Approval and Access to Treatment
Regulatory bodies, such as the U.S. Food and Drug Administration (FDA), oversee the development and approval of cell and gene therapies. These agencies evaluate the safety and efficacy of these complex treatments through clinical trials before they can be made available to patients. Since 2017, the FDA has approved a growing number of cell and gene therapies for various conditions, including Kymriah for certain blood cancers and Zolgensma for spinal muscular atrophy.
Despite their therapeutic promise, cell and gene therapies face challenges regarding widespread accessibility. One barrier is their high cost, with prices often ranging from hundreds of thousands to several million dollars per dose. For example, Hemgenix, a gene therapy for hemophilia B, is priced at approximately $3.5 million per dose, while Zolgensma costs around $2.1 million. These high costs raise concerns about the financial strain on healthcare systems and individual patients.

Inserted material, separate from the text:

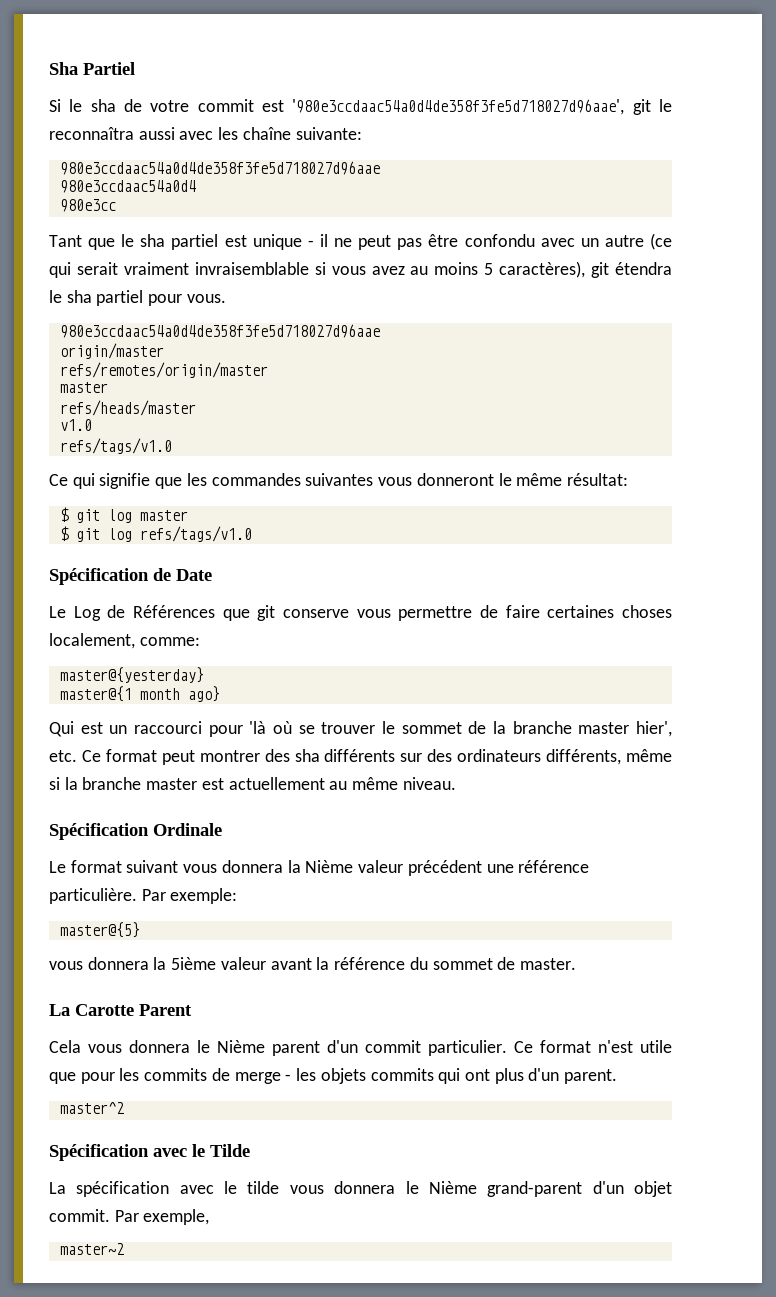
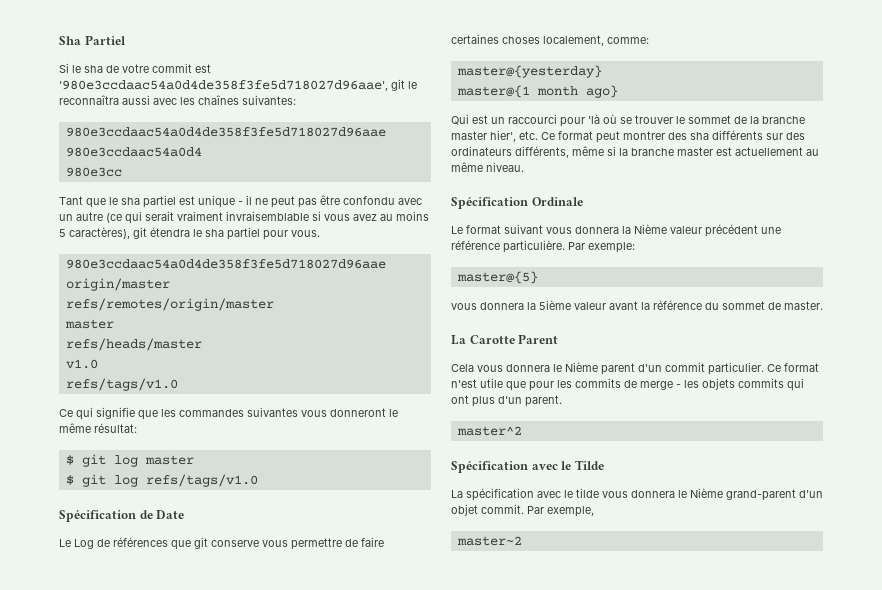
[242,127,362,140] chaîne suivante: -> [198,95,296,105] chaînes suivantes:
[133,605,215,618] Références -> [113,537,168,547] références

The personalized nature of the manufacturing process also limits accessibility. Many of these therapies, particularly autologous ones like CAR-T, involve collecting cells from individual patients, modifying them in a specialized facility, and then returning them to the same patient. This manufacturing process is resource-intensive, time-consuming, and difficult to scale, contributing to both the high cost and logistical hurdles in making these treatments widely available. Addressing these challenges requires collaborative efforts across industry, regulatory bodies, and healthcare providers to develop more efficient manufacturing methods and sustainable reimbursement strategies.